Prompt:
Only lines holding the word "index" are wanted from the records; copy all of them.
****************
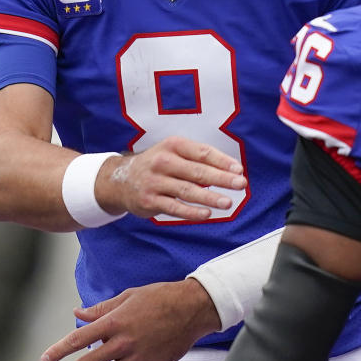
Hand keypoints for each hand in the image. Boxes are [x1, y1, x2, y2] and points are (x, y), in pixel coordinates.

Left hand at [41, 278, 220, 360]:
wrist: (192, 307)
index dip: (58, 351)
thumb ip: (101, 308)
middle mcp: (123, 342)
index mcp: (115, 322)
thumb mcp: (127, 296)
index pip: (78, 339)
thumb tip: (78, 313)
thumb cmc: (160, 297)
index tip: (45, 359)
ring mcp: (137, 357)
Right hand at [100, 136, 245, 219]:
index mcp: (173, 145)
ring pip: (187, 190)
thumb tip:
****************
Answer section:
index dip: (58, 351)
index mcp: (115, 322)
index pip: (78, 339)
index tip: (45, 359)
index mcp: (173, 145)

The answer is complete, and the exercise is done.